Brane-Antibrane Backreaction in Axion Monodromy Inflation
Joseph P. Conlon
TL;DR
The paper addresses the stability of axion monodromy inflation models that involve NS5/anti-NS5 branes wrapped on homologous 2-cycles in distant warped throats. It uses worldsheet calculations to derive brane–antibrane interaction potentials, showing a dominant logarithmic interaction for 5-branes on homologous cycles (V ∝ log(R/Y)) alongside a 3-brane term (V ∝ 1/Y^4) that is subdominant in practice. The key result is that the 5-brane backreaction does not decouple at large separations, implying significant, nonlocal backreaction on the geometry and challenging throat-localized stabilization.
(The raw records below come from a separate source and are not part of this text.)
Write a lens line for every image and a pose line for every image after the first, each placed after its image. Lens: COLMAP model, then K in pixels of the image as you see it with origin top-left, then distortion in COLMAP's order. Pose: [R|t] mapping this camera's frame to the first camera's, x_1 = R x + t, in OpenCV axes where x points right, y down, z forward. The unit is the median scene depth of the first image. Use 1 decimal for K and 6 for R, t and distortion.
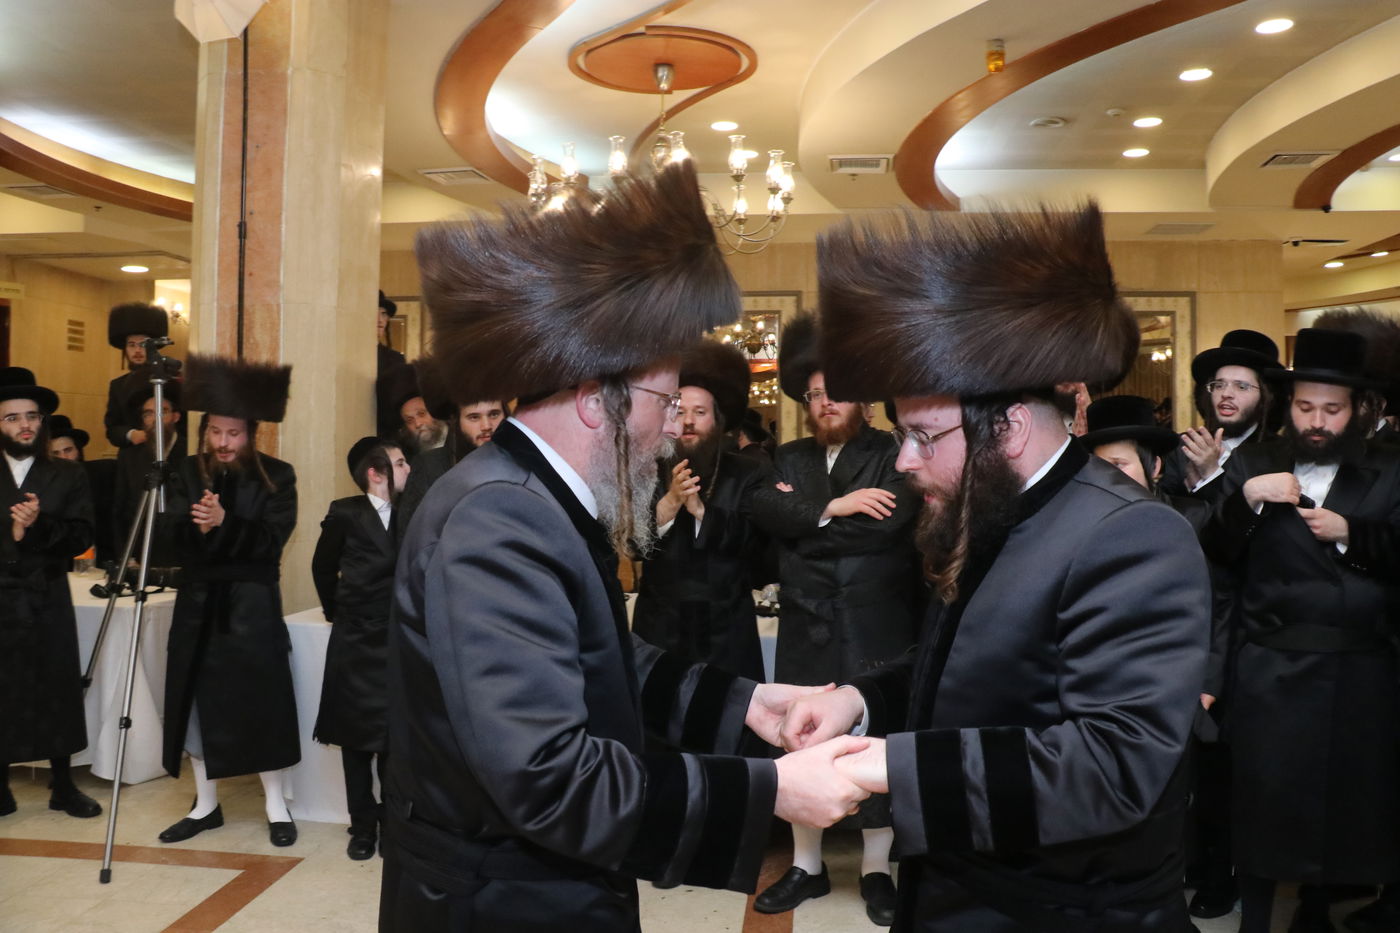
lens RADIAL K [[1159.3, 0, 707.5], [0, 1159.3, 462.3], [0, 0, 1]] dist [-0.187112, 0.169992]
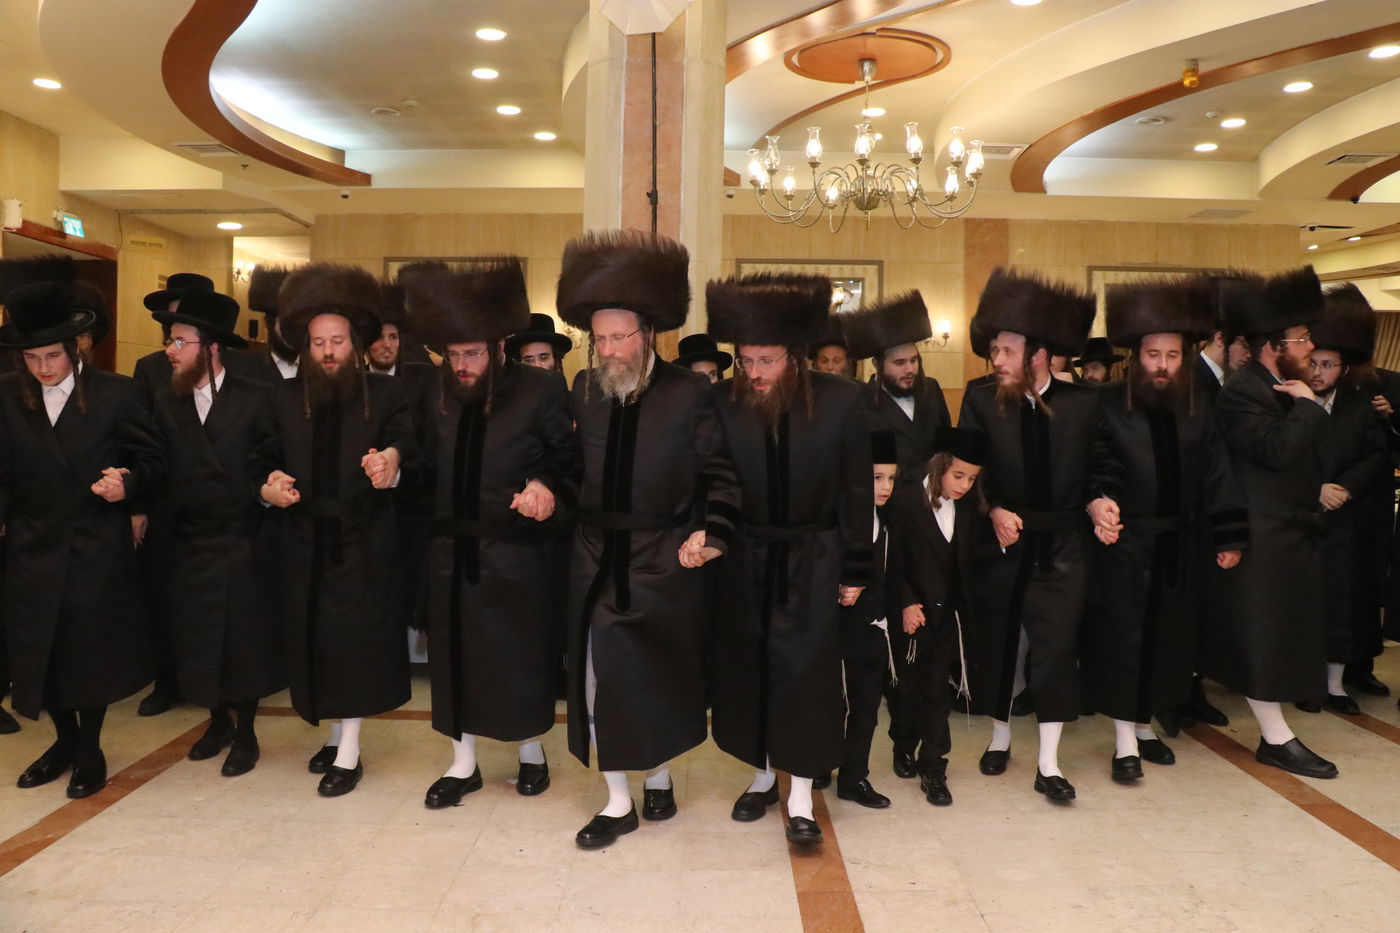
lens RADIAL K [[1159.3, 0, 707.5], [0, 1159.3, 462.3], [0, 0, 1]] dist [-0.187112, 0.169992]
pose [[0.994415, -0.000214, 0.105542, -0.283899], [-0.002831, 0.999584, 0.028698, 0.017422], [-0.105504, -0.028836, 0.994001, -0.104553]]
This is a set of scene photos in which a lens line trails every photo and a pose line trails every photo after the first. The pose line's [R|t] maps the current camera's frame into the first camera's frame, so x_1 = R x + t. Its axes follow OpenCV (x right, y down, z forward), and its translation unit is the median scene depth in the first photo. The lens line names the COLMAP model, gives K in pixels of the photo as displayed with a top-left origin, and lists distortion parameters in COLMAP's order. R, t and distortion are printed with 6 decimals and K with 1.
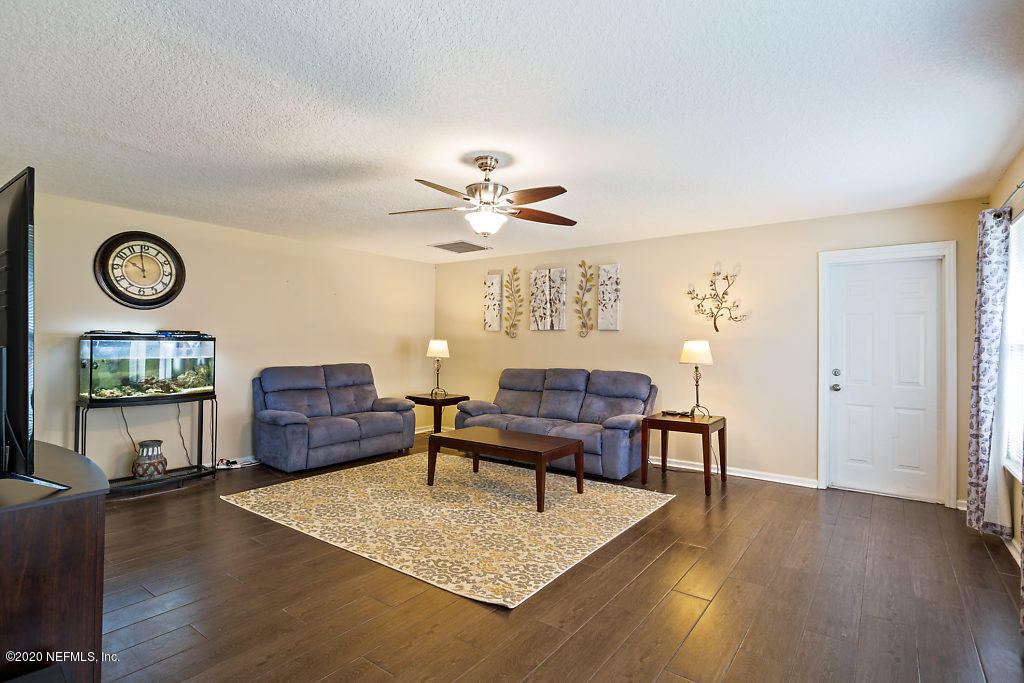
lens RADIAL K [[510.7, 0, 512.0], [0, 510.7, 341.5], [0, 0, 1]] dist [-0.014991, -0.000018]
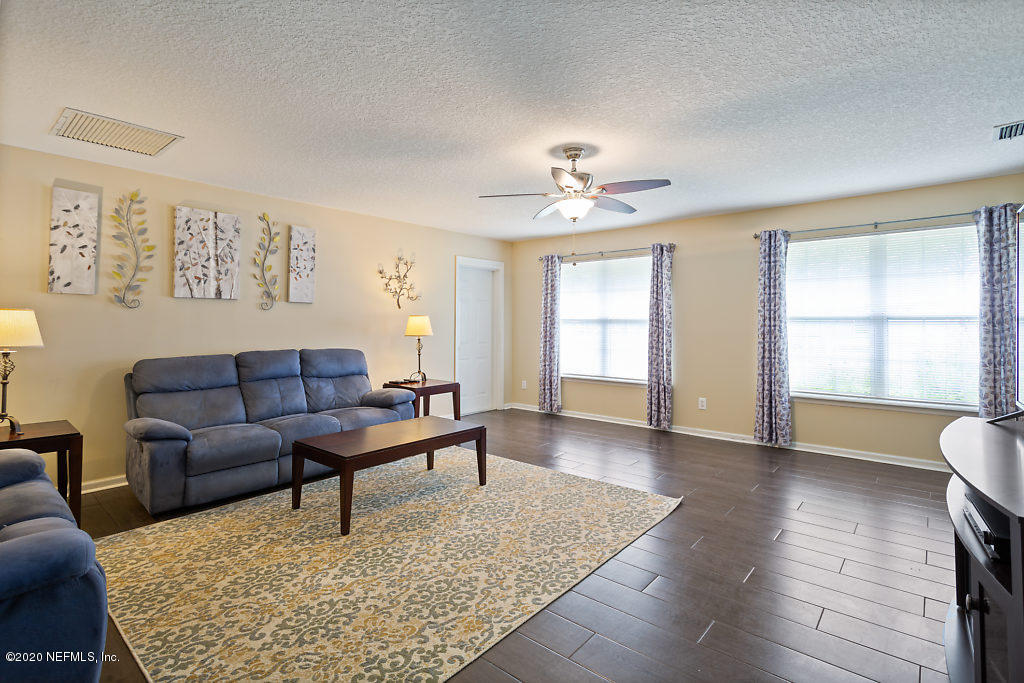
lens RADIAL K [[492.5, 0, 512.8], [0, 492.5, 309.0], [0, 0, 1]] dist [-0.000465, -0.000193]
pose [[0.064126, 0.020497, 0.997731, -0.783989], [-0.007055, 0.999773, -0.020086, 0.003409], [-0.997917, -0.005751, 0.064256, 0.746024]]
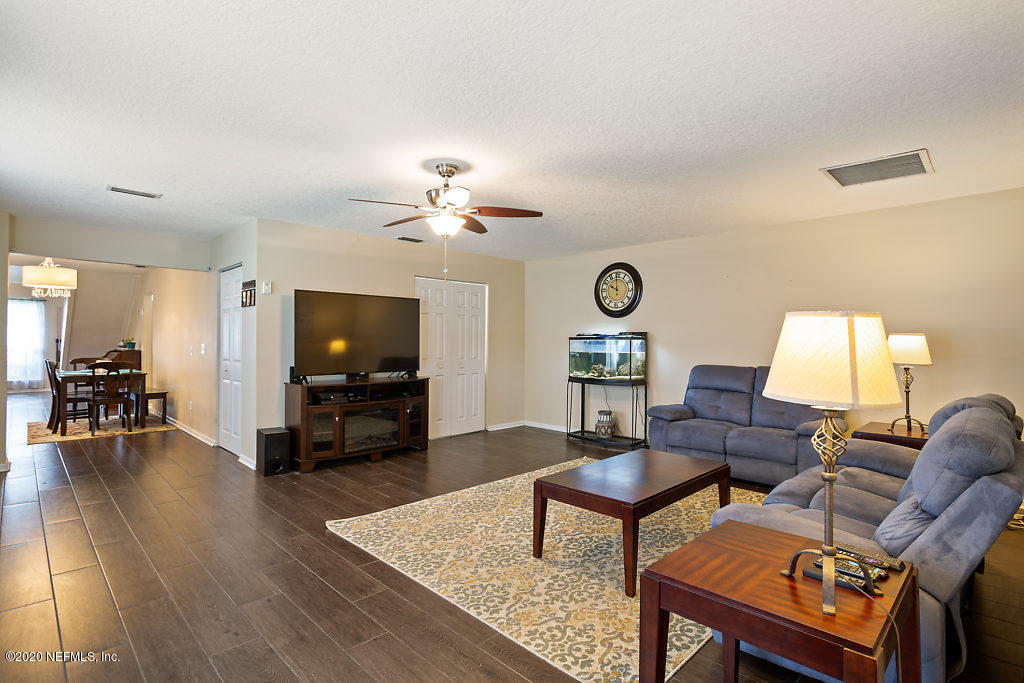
lens RADIAL K [[501.5, 0, 513.8], [0, 501.5, 356.1], [0, 0, 1]] dist [0.002925, 0.000318]
pose [[-0.153745, 0.021773, -0.987871, 0.674862], [0.005754, 0.999760, 0.021140, 0.011338], [0.988094, -0.002434, -0.153833, 0.905595]]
Consequently, the bulk/string-scale physics sets the interaction energy, undermining the viability of large-field inflation models that rely on well-separated warped throats and tadpole cancellation within the throat.
Abstract
We calculate the interaction potential between D5 and anti-D5 branes wrapping distant but homologous 2-cycles. The interaction potential is logarithmic in the separation radius and does not decouple at infinity. We show that logarithmic backreaction is generic for 5-branes wrapping distant but homologous 2-cycles, and we argue that this destabilises models of axion monodromy inflation involving NS5 brane-antibrane pairs in separate warped throats towards an uncontrolled region.